The Blue Devils have used their size to lead the ACC in rebound margin (plus-6.0 per game). While the big guys have crashed the boards, forward Kyle Singler (17.0 ppg) and guards Jon Scheyer (18.8 ppg) and Nolan Smith (17.5 ppg) have accounted for 66 percent of the points as the second-highest scoring trio in the nation.
That formula has Duke tied with Maryland atop the ACC standings and poised for a No. 2 or perhaps a No. 1 regional seed in the NCAA Tournament.
The Blue Devils have continued their incremental climb toward national elite status after posting a disappointing 22-11 record and losing in the first round of the 2007 NCAA Tournament when the current seniors were freshmen.
Duke seems likely to remain near the top of the ACC. Mason and Miles Plumlee are promising post players, and Smith will return as a backcourt leader next season.
Singler's decision on whether to return for his senior season will determine whether Duke is slotted in the preseason top five or top 15 nationally.

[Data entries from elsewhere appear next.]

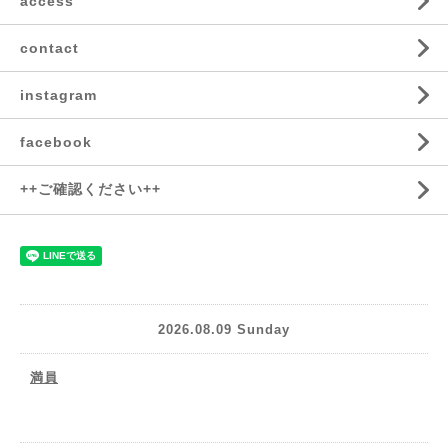
access
contact
instagram
facebook
++ご確認ください++
2026.08.09 Sunday
満員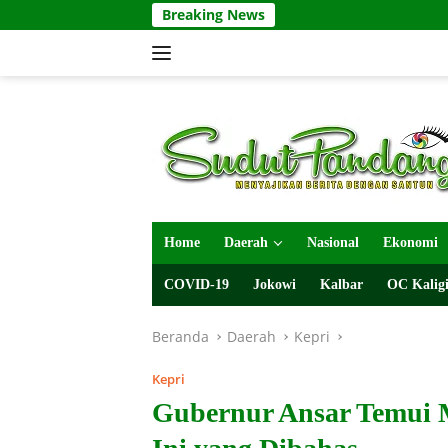
Langsung
Breaking News
ke
konten
Home
Daerah
Nasional
Ekonomi
COVID-19
Jokowi
Kalbar
OC Kaligi
Beranda
Daerah
Kepri
Kepri
Gubernur Ansar Temui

Krzyzewski has said Singler will wait until after the season to decide.
Duke's backcourt should remain strong, with highly regarded freshman point guard Kyrie Irving and transfer Seth Curry joining Smith.
Teammates say former Liberty guard Curry - the brother of Golden State Warriors guard Stephen Curry - has demonstrated in practice that he's a superb shooter while sitting out this season under NCAA transfer rules.
"He's just like his dad [former Charlotte Hornet Dell Curry] and his brother," Smith said. "He can shoot the ball tremendously. He's also an all-around good player."
Freshmen a key
At North Carolina, Barnes will join a team that probably will count heavily on a freshman class that includes three McDonald's All-Americans.
Barnes, wing Reggie Bullock and point guard Kendall Marshall all might have opportunities to start as freshmen after the way the Tar Heels have performed this season. If those players are ready to make big contributions at the college level, North Carolina would seem to have a shot at returning to a high position in the ACC standings.
Even if forward Ed Davis leaves for the NBA and doesn't return as a junior (he hasn't announced a decision yet), North Carolina will have big, promising post players in Tyler Zeller and John Henson. Will Graves, who's averaging 9.9 points per game, also will be back as a wing.
And Dexter Strickland, Larry Drew and Leslie McDonald could get more chances to develop into more dependable backcourt players. So it's not as if the cupboard will be empty as Williams re-stocks it with Barnes, Bullock and Marshall.
"I know North Carolina will be more competitive next year, or should be," Gibbons said. "You never say anything definite with this team. But they should be more at the level that was expected of them this year."
Then again, this season's seismic shift proves the folly of prognostication and proves that the relative standing of Duke and North Carolina in their endless bids to control the rivalry can change in a hurry.